Alberto Giacometti (1901 Borgonovo - 1966 Coire)
1950
Plume et encre brune sur papier ; 29,5 x 21 cm
Provenance :
Paris, Collection Louis Clayeux ; Greenwich/Munich, collection Walter et Molly Bareiss ; New-York, Galerie Eckman ; Zurich, Galerie Hauser et Wirth ; Cologne, Lempertz, 31 mai 2011 ; Paris, collection Le Polyptyque ; Paris, collection privée.
Exposition :
Alberto Giacometti (Paris, Musée d'Art Moderne de la Ville, 1991-1992).
Bibliographie :
Luigi Carluccio, Alberto Giacometti, Le Copie del passato, Turin, 1967 ; Suzanne Pagé, Alberto Giacometti, Paris, 1991, n° 306 ; Alberto Giacometti, Les Copies du Passé, Paris, 2012, n° 83, p. 206 (reproduit p. 207).
Peintre et sculpteur, Alberto Giacometti accordait une importance centrale à l’exercice de la copie d’œuvres d’art « du passé » par le dessin. C’est ainsi que tout jeune, dans l’atelier de son père à Stampa, il s’était formé. Il les avait découvertes dans les livres et devait continuer, sa vie durant, de les y fréquenter. Mais plus encore, il le précisa lors d’un entretien avec Pierre Schneider en 1962, il s’agissait pour lui de « copier pour mieux voir », la copie d’œuvres d’art s’assimilant à l’étude d’après nature, à la fois exercice et inspiration.
Beaucoup des copies d’œuvres d’art retrouvées dans ses carnets, les marges des ouvrages d’art de sa bibliothèque ou sur des feuilles volantes, sont relativement littérales, ne laissant qu’entrevoir la subjectivité de l’artiste. Mais une série de dessins d’une qualité particulière, plus inspirés que copiés, fut rassemblée dans un ouvrage en hommage à l’inspiration que Giacometti avait trouvée auprès des maîtres anciens : « Le Copie del passato » (Les Copies du passé).
Un premier projet sur le même thème, conçu avec Louis Aragon et Albert Skira dans les années 40, n’avait pas eu de suite. Giacometti tenait particulièrement à le mener à bien et cela devait occuper les 6 dernières années de sa vie. Dans un entretien à la radio suisse en 1965, il expliquait que « ce livre (l’) intéresse par-dessus tout, car il (lui) permet de faire le point sur son passé ». Il ne paraîtra qu’après la mort de l’artiste, dans une édition italienne en 1967 puis allemande l’année suivante.

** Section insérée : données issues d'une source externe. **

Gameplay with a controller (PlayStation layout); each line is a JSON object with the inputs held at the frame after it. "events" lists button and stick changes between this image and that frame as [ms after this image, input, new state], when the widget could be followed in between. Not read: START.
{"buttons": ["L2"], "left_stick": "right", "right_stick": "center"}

Ce dessin est l’un des 144 originaux et comme dix-neuf autres de la série appartenait à Louis Clayeux, directeur de la Galerie Maeght de 1948 à 1964, ami de longue date de l’artiste, avec lequel il avait conçu l’ouvrage. La Fondation Giacometti, qui a reconnu ce dessin, a repris le projet d’une édition française.
Giacometti choisit, en hommage aux primitifs flamands, d’interpréter – ce choix n’est pas sans rapport avec sa personnalité – le volet des Ermites du grand retable de l’Agneau Mystique des frères Van Eyck (toujours en place à la cathédrale Saint-Bavon de Gand). Les longues silhouettes barbues et vêtues de bures, quasi monochromes et déjà sculpturales, du retable sont devenues sous sa plume, à part entière, des créatures de Giacometti. La magie de l’interprétation opérant, c’est le regard singulier de Giacometti qui opère ici par-dessus le motif original.